Edit Feb 21, 2011: See https://www.virtualmin.com/node/17272
Howdy all,
Since we’ve had a lot of requests for information about squeeze via every possible channel, I thought I’d post a news item about it here, so we can answer everyone in one go, rather than taking time out several times a day to explain how new OS support comes about and how long it takes after a new distro version is released.
Short answer: squeeze will be supported in about a week. RHEL6 (and CentOS 6) will probably be supported in two weeks.
Long answer:
We don’t even try to support beta or pre-release or release candidate operating systems, because they are moving targets, and we expect the people who need the install script to be the same people that need a predictable and stable platform on which to build their hosting infrastructure. So, we begin working on support in install.sh and our software repository within a day or two of the new OS version being released.
The process of building new OS support usually does not require major install.sh changes, and is mostly a matter of building the software repository for the new OS. Debian and Ubuntu moved to the two-repo layout in their most recent versions (where there is a virtualmin-osname and virtualmin-universal repo, where universal contains all the Webmin/Virtualmin packages, which never need to be rebuilt for new systems), which speeds up the development process quite a bit. They also moved to using the apache2-suexec-custom package, which sped it up even more, since we no longer have to maintain Apache packages for that distro. At this point, if everything goes perfectly, we can theoretically add support for a new Debian or Ubuntu version in a couple of days of steady work, plus a day of testing. Confounding that, however, is the apt-get/dpkg problem.
Some assumptions I made in the installation process in the past have begun to bite us in the ass lately in ways that I never would have predicted. apt-get/dpkg does not handle dependencies in the same way as yum/RPM, and in fact, it has some terrifying behaviors for packages that have been installed to resolve dependencies…as soon as those dependencies are no longer present, dpkg uninstalls everything that was installed based on dependencies. Meaning that people who aren’t careful when using the package manager could pretty easily uninstall Virtualmin and all of its packages. It’ll tell you it’s gonna happen, but it’s pretty wordy output, and people who are in the habit of just saying yes to everything the package manager says could end up with a very unpleasant surprise when they try to login to Virtualmin later. (Hint: Don’t do that!)
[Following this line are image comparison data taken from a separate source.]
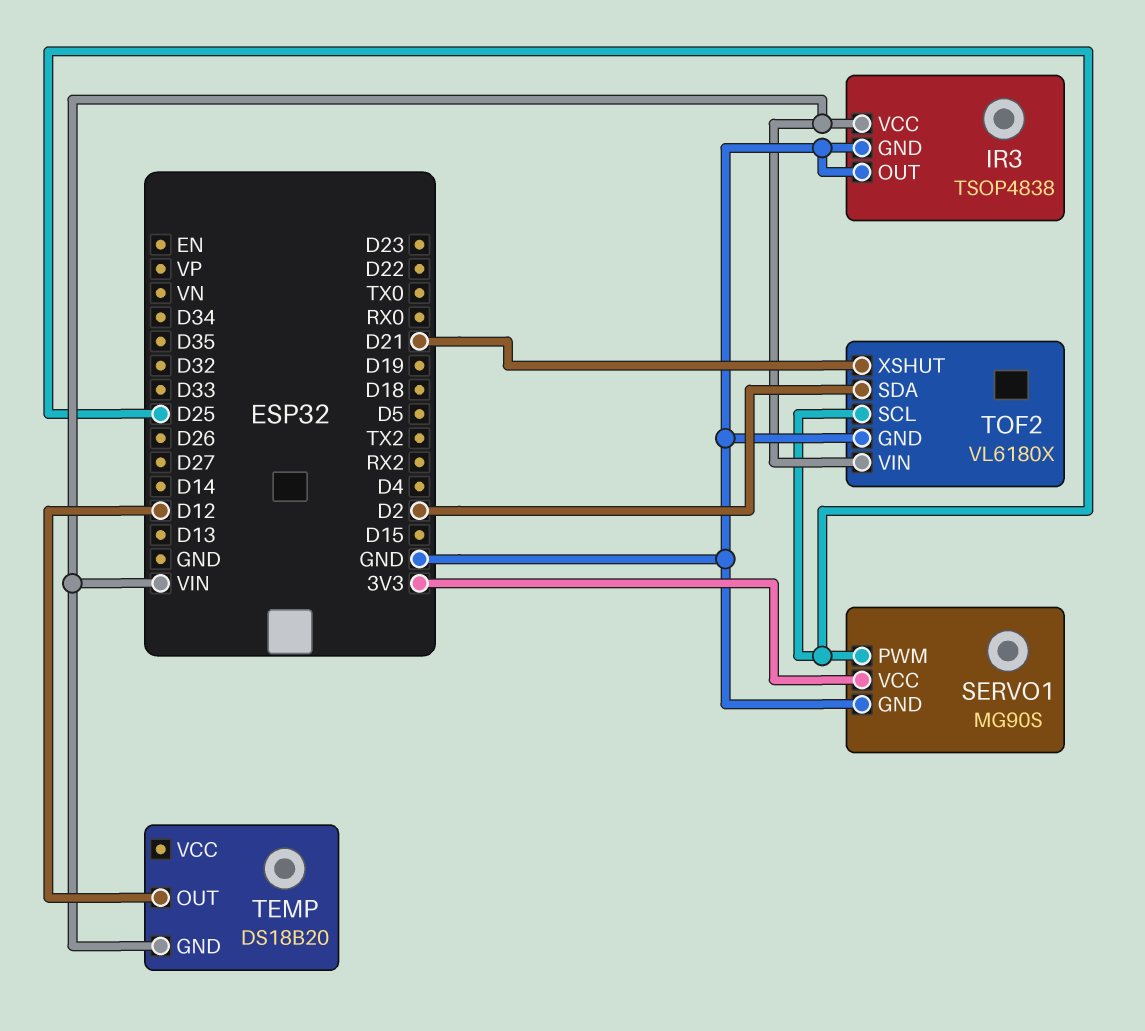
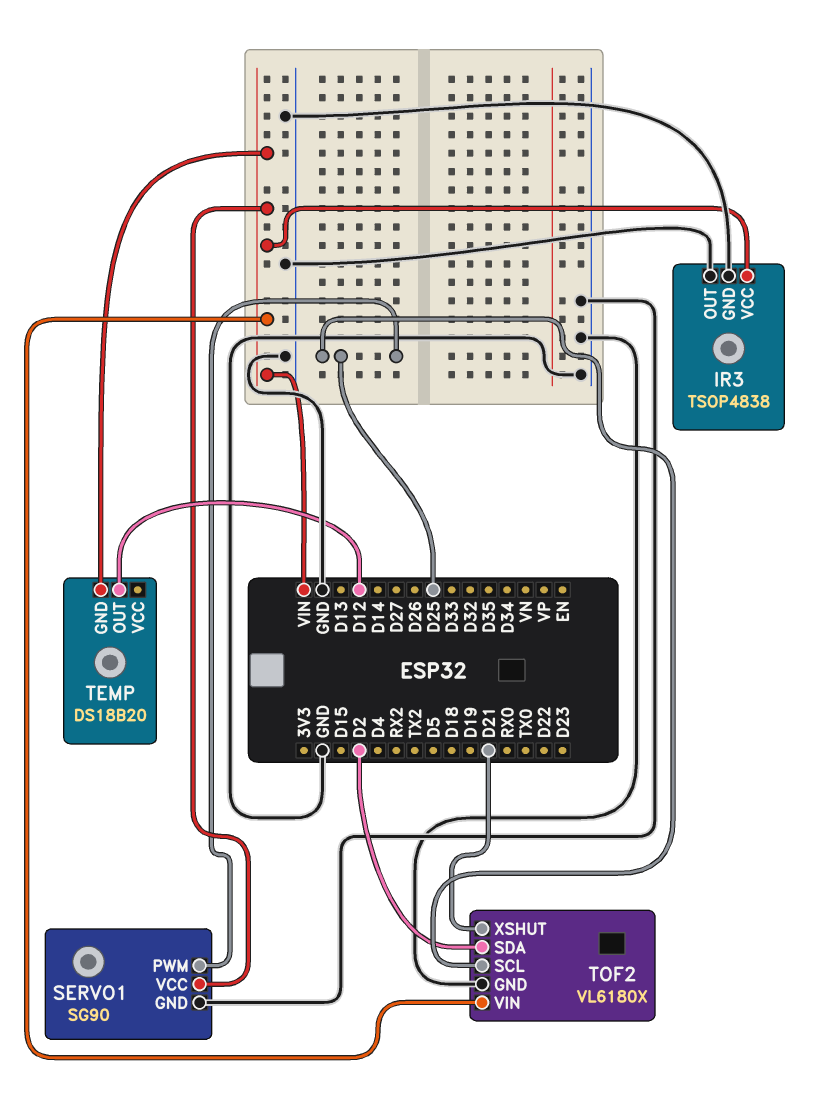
SERVO1: MG90S -> SG90
SERVO1 pin VCC: 3V3 -> VIN

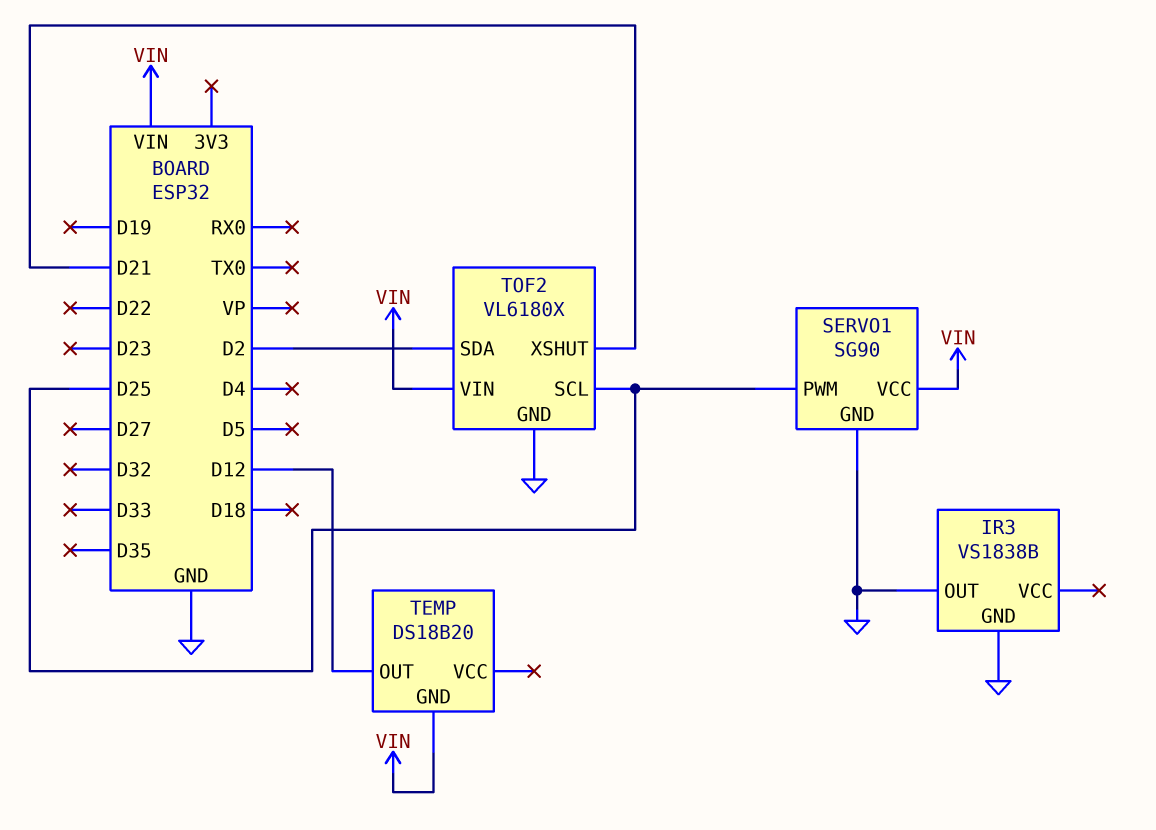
IR3: TSOP4838 -> VS1838B
IR3 pin VCC: VIN -> none

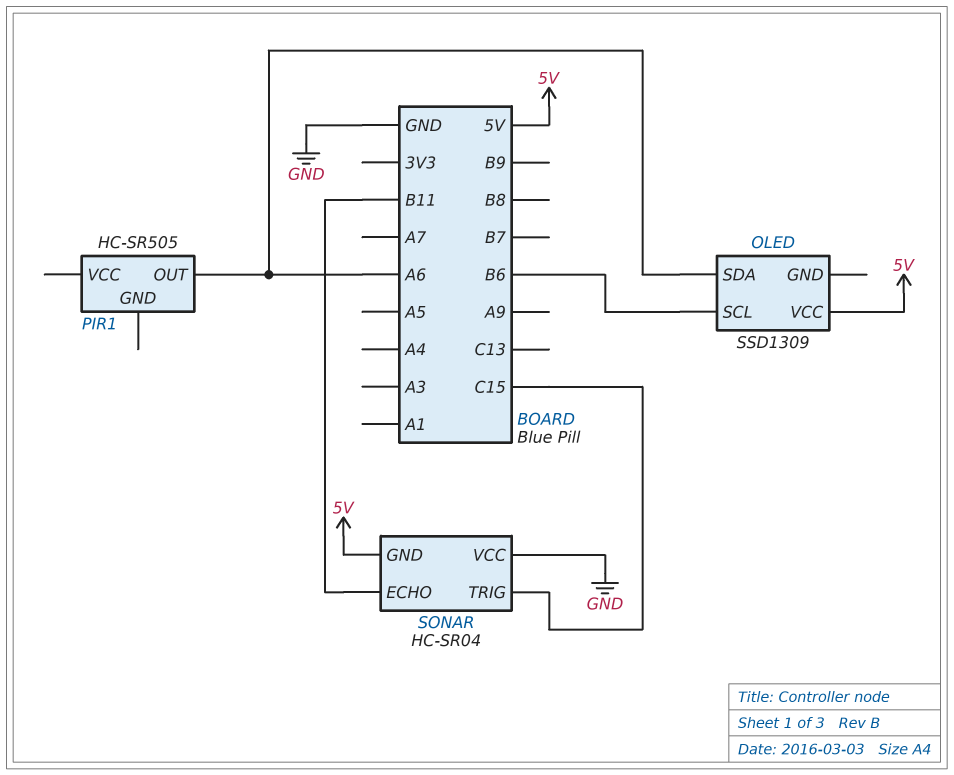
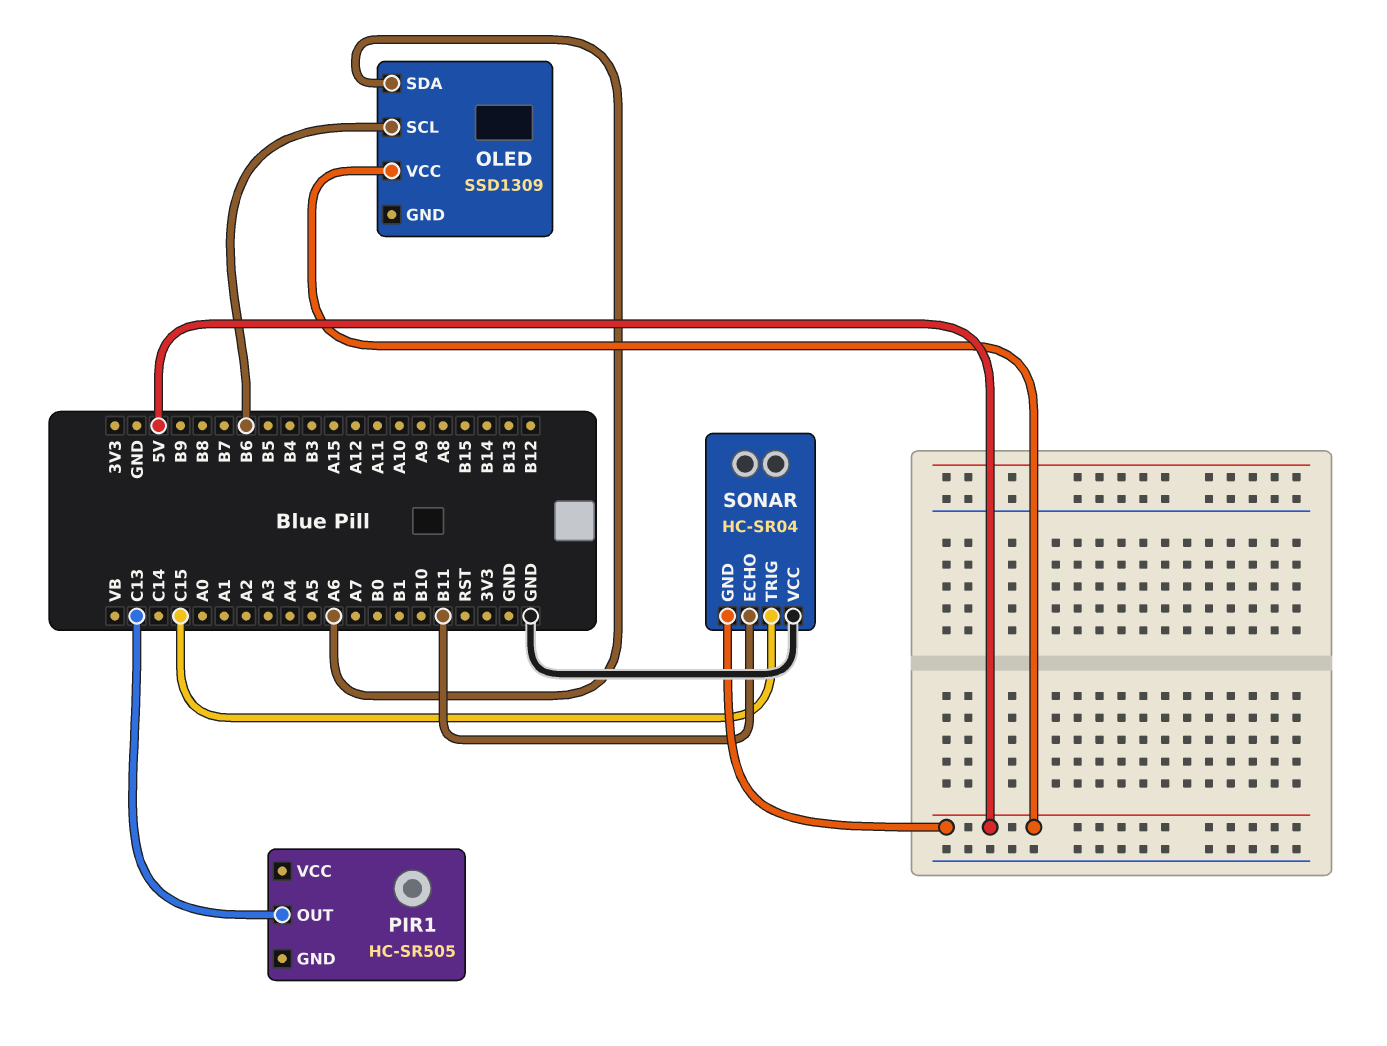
PIR1 pin OUT: A6 -> C13

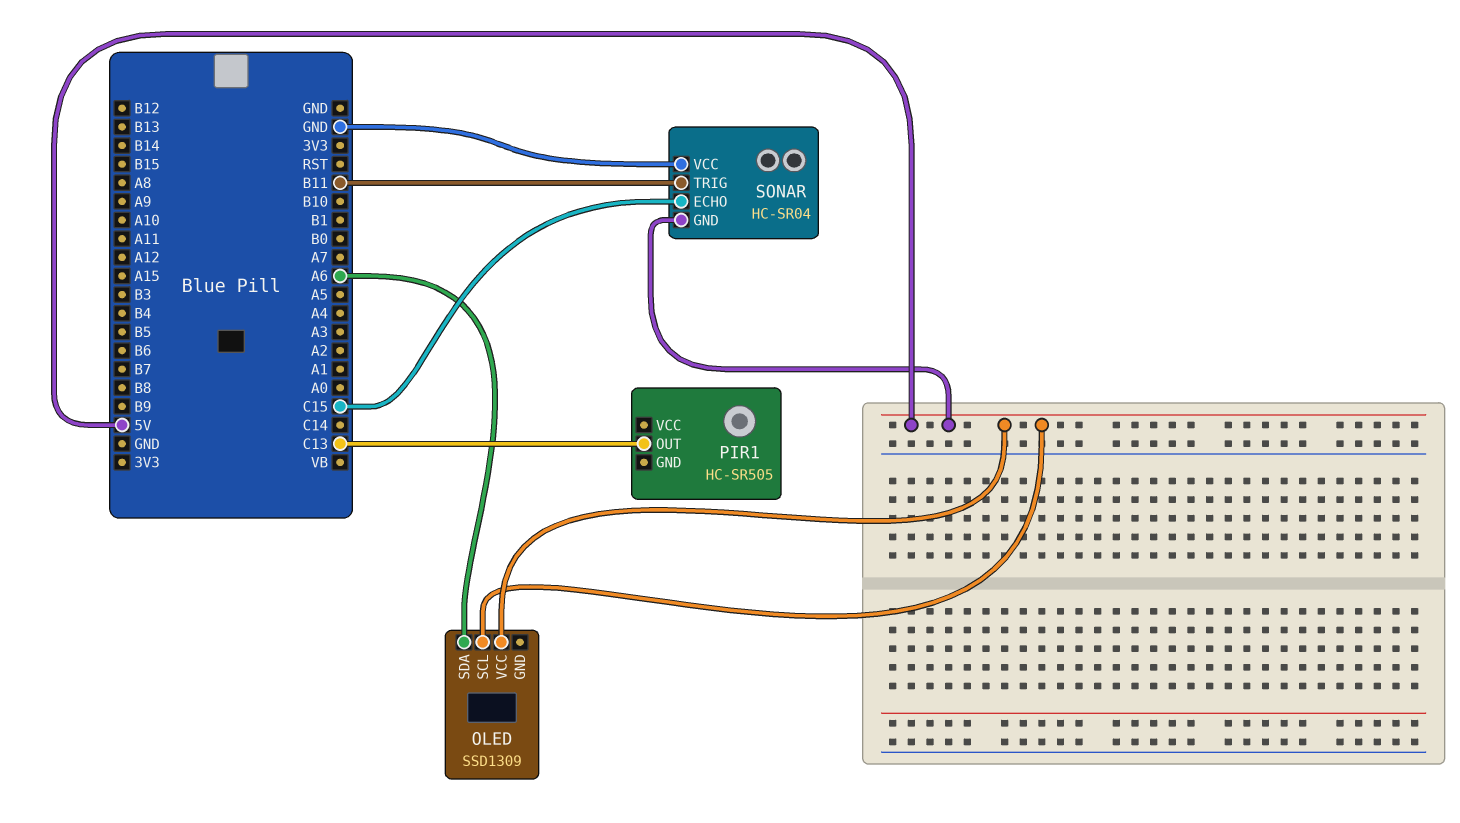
OLED pin SCL: B6 -> 5V
SONAR pin ECHO: B11 -> C15
SONAR pin TRIG: C15 -> B11

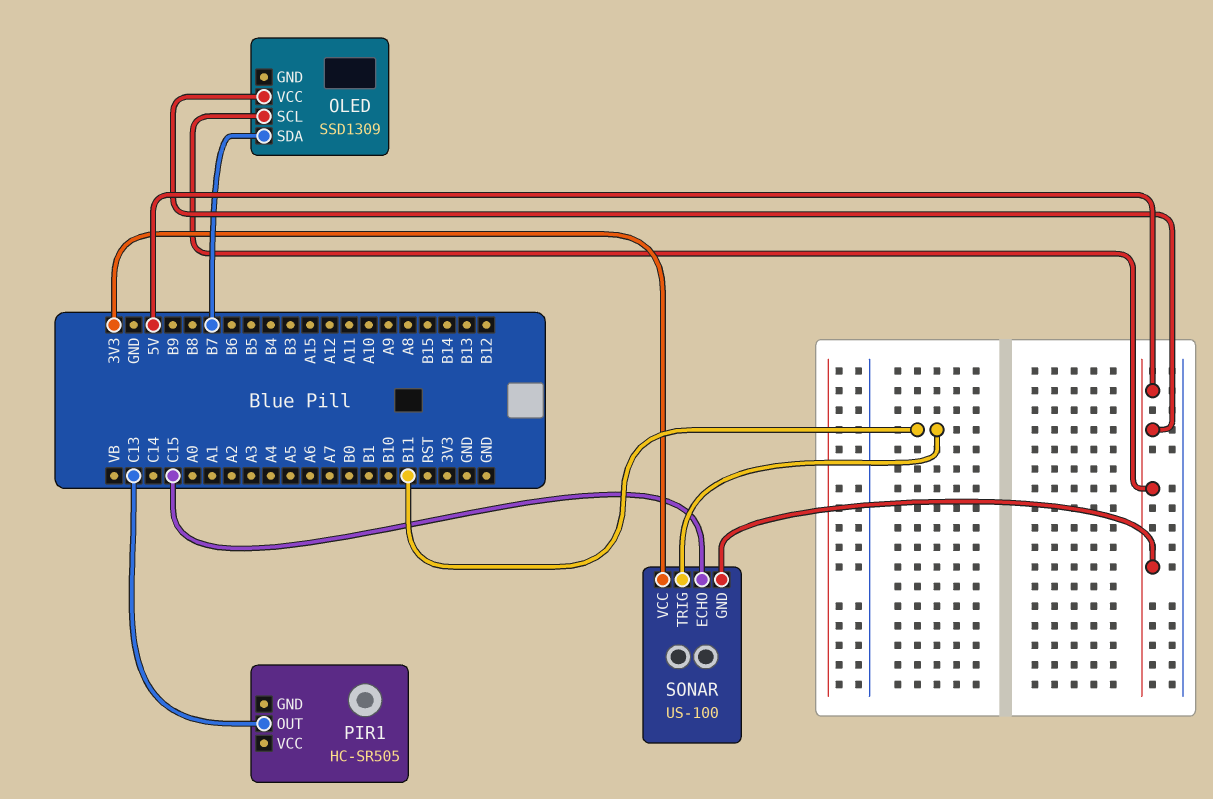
OLED pin SDA: A6 -> B7
SONAR: HC-SR04 -> US-100
SONAR pin VCC: GND -> 3V3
So, obviously this problem has to be fixed before we can call squeeze supported. I’m not yet entirely sure how to fix it, however, so it will require more testing and documentation reading than I usually have to do. It probably also means that install.sh will get some major changes (which I hate to do, because it then has to be tested across all systems that the changes could effect, but it seems like we have to move all of the dependency resolution out of the virtualmin-base package and into a script, so that removing any one part of the Virtualmin system–even something seemingly unimportant–won’t cause the entirety of the rest of it to be removed).
Oh, and a longer answer on the RHEL 6 and CentOS 6 front:
I’m not sure, but probably a week or two. CentOS 6 isn’t actually out yet, which is a confounding issue, since we don’t have money lying around to buy RHEL6 licenses (32 and 64 bit are both needed) that we only need for a few days to add support to the installer (we don’t have a lot of RHEL users, so it’s hard to justify a big software expense for so few customers). Hopefully, a CentOS 6 build will show up shortly. Looks like the 17th is the planned beta release, so I can probably start working on it then, and three days after that it’ll be built and tested.